ECE Disaster Recovery how it works


(Tim Arp) #1

Hi,
I'm working on creating the infrastructure for ECE at AWS on EC2.
I have 3 different Autoscale Groups (Coordinators, Allocators, Proxies). EC2 instances come and go and I think I got this case handled. In my current design the only group that has scale up/down policies is the proxy group. All ASGs have a minimum of 3 servers (1 in each AZ).

What happens if someone runs my script to accidentally destroy the setup? Besides firing the individual.
I don't see where anything for ECE is persisted. Should I be running a snapshot on EC2?

I get that the cluster's data would be in snapshots in S3. But how do I rebuild the whole ECE environment like it was?

Thanks,
Tim


(Alex Piggott) #2

Hi @tarp

We don't have a great story around disaster recovery at the moment - it is an item on our roadmap to improve

There's 3 parts to "rebuilding the environment":

  • All the servers with the right preparations (XFS etc) - we recommend creating AMIs or similar to be able to recreate these easily
  • All the runners, roles etc .... this can be automated using the --roles / --runner-id etc options when installing
    • (there are a currently just couple of things like the root cname and the license that aren't covered vyt this)
  • All the clusters ... you covered the cluster data, that leaves the cluster metadata - see below

If you take snapshots of the data in the Zookeeper servers then with help from deep support it would be possible to get a system up and running again with the same cluster metadata (cluster ids etc), then you could reapply the plan together with the "restore from snapshot". It wouldn't be a fun few hours certainly...

Alex


(Tim Arp) #3

Hi Alex,
I have the build-out 100% done with Terraform. So it's the configuration I'm concerned about. I would like to talk more about this. Our support contract is close to being established but not yet. I would like to get some more detail about a process we could follow for DR. Can you elaborate on the "snapshots of zookeeper data"?

Can you clarify something for me. I see that the zookeepers are on only the coordinator/directors. If all coordinator/director servers are down, is ECE down and in a DR situation?

thanks,
Tim


(Alex Piggott) #4

Can you elaborate on the "snapshots of zookeeper data"?

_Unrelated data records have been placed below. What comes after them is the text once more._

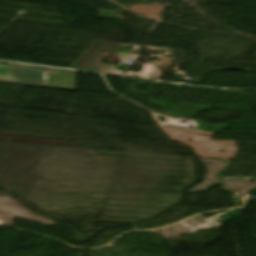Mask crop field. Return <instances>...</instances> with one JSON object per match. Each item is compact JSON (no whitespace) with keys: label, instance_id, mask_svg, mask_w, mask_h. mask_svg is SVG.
Returning <instances> with one entry per match:
<instances>
[{"label":"crop field","instance_id":"1","mask_svg":"<svg viewBox=\"0 0 256 256\" xmlns=\"http://www.w3.org/2000/svg\"><path fill=\"white\" fill-rule=\"evenodd\" d=\"M47 68L12 64L0 66V82L46 87Z\"/></svg>","mask_w":256,"mask_h":256}]
</instances>
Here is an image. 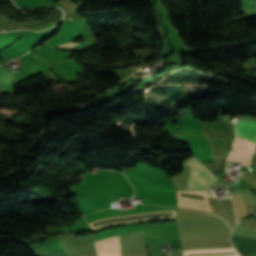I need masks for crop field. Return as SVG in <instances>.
Wrapping results in <instances>:
<instances>
[{"label":"crop field","mask_w":256,"mask_h":256,"mask_svg":"<svg viewBox=\"0 0 256 256\" xmlns=\"http://www.w3.org/2000/svg\"><path fill=\"white\" fill-rule=\"evenodd\" d=\"M14 75L0 68V88L4 93H10L11 89L9 82L13 79Z\"/></svg>","instance_id":"obj_6"},{"label":"crop field","mask_w":256,"mask_h":256,"mask_svg":"<svg viewBox=\"0 0 256 256\" xmlns=\"http://www.w3.org/2000/svg\"><path fill=\"white\" fill-rule=\"evenodd\" d=\"M255 150H256V145H254L251 142L250 146L248 147V149L246 150V152L243 156L241 164L250 166L251 157H252L253 153L255 152Z\"/></svg>","instance_id":"obj_8"},{"label":"crop field","mask_w":256,"mask_h":256,"mask_svg":"<svg viewBox=\"0 0 256 256\" xmlns=\"http://www.w3.org/2000/svg\"><path fill=\"white\" fill-rule=\"evenodd\" d=\"M242 9L247 13L256 14V0L248 1L247 5L242 7Z\"/></svg>","instance_id":"obj_9"},{"label":"crop field","mask_w":256,"mask_h":256,"mask_svg":"<svg viewBox=\"0 0 256 256\" xmlns=\"http://www.w3.org/2000/svg\"><path fill=\"white\" fill-rule=\"evenodd\" d=\"M237 137H244L256 143V122L246 119H241L236 127Z\"/></svg>","instance_id":"obj_3"},{"label":"crop field","mask_w":256,"mask_h":256,"mask_svg":"<svg viewBox=\"0 0 256 256\" xmlns=\"http://www.w3.org/2000/svg\"><path fill=\"white\" fill-rule=\"evenodd\" d=\"M186 165L191 169L186 190L192 189H208L212 186L218 179L213 175L207 168H205L200 162H198L194 157L187 160ZM201 172L204 175L200 174Z\"/></svg>","instance_id":"obj_1"},{"label":"crop field","mask_w":256,"mask_h":256,"mask_svg":"<svg viewBox=\"0 0 256 256\" xmlns=\"http://www.w3.org/2000/svg\"><path fill=\"white\" fill-rule=\"evenodd\" d=\"M232 242L242 256L256 255V241L232 236Z\"/></svg>","instance_id":"obj_4"},{"label":"crop field","mask_w":256,"mask_h":256,"mask_svg":"<svg viewBox=\"0 0 256 256\" xmlns=\"http://www.w3.org/2000/svg\"><path fill=\"white\" fill-rule=\"evenodd\" d=\"M236 209L237 221L247 216L245 204L241 193L231 195Z\"/></svg>","instance_id":"obj_5"},{"label":"crop field","mask_w":256,"mask_h":256,"mask_svg":"<svg viewBox=\"0 0 256 256\" xmlns=\"http://www.w3.org/2000/svg\"><path fill=\"white\" fill-rule=\"evenodd\" d=\"M121 256H147L143 232L121 235Z\"/></svg>","instance_id":"obj_2"},{"label":"crop field","mask_w":256,"mask_h":256,"mask_svg":"<svg viewBox=\"0 0 256 256\" xmlns=\"http://www.w3.org/2000/svg\"><path fill=\"white\" fill-rule=\"evenodd\" d=\"M92 41L88 42H68V43H63L55 47H59L61 49H66V50H82L85 49Z\"/></svg>","instance_id":"obj_7"}]
</instances>
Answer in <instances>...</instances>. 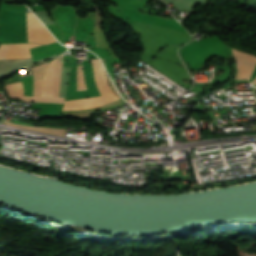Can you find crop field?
Instances as JSON below:
<instances>
[{
	"mask_svg": "<svg viewBox=\"0 0 256 256\" xmlns=\"http://www.w3.org/2000/svg\"><path fill=\"white\" fill-rule=\"evenodd\" d=\"M102 104L103 103L100 97L79 99V100H73V101H66L63 110L87 108V107H93V106H98Z\"/></svg>",
	"mask_w": 256,
	"mask_h": 256,
	"instance_id": "dd49c442",
	"label": "crop field"
},
{
	"mask_svg": "<svg viewBox=\"0 0 256 256\" xmlns=\"http://www.w3.org/2000/svg\"><path fill=\"white\" fill-rule=\"evenodd\" d=\"M62 62H63V55L59 56L57 59L53 98L40 97L42 74L47 63L41 64L37 67L32 68L33 97L24 96L23 86L21 82L4 86L9 97L12 99L25 100V101L63 103L64 98H58Z\"/></svg>",
	"mask_w": 256,
	"mask_h": 256,
	"instance_id": "8a807250",
	"label": "crop field"
},
{
	"mask_svg": "<svg viewBox=\"0 0 256 256\" xmlns=\"http://www.w3.org/2000/svg\"><path fill=\"white\" fill-rule=\"evenodd\" d=\"M28 42L47 44L55 42V39L45 29V27L31 14H27Z\"/></svg>",
	"mask_w": 256,
	"mask_h": 256,
	"instance_id": "ac0d7876",
	"label": "crop field"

Zookeeper maintains a snapshot of its in-memory data on disk. So if you put the master node's snapshot (basically /mnt/data/elastic/:allocator/services/zookeeper/data) somewhere safe then you can restore it, with some caveats (they are discussed here - the TLDR is that while it's not mathematically sound, it's good enough for DR purposes)

Can you clarify something for me. I see that the zookeepers are on only the coordinator/directors. If all coordinator/director servers are down, is ECE down and in a DR situation?

The proxy in ECE will continue to run for some period after the directors go down (we have an issue to make that period be indefinite, which is how we run it in our SaaS via a config change), the clusters will run forever (though of course their state cannot be changed)

If the co-ordinators go down then the system state cannot be changed but the existing clusters will continue running indefinitely

Directors being down/deleted is the worst case since you can always bring a new co-ordinator up easily (provided you safely store the secrets file generated as part of the original install). Fixing down directors is always a slightly manual process


(system) #5

This topic was automatically closed 14 days after the last reply. New replies are no longer allowed.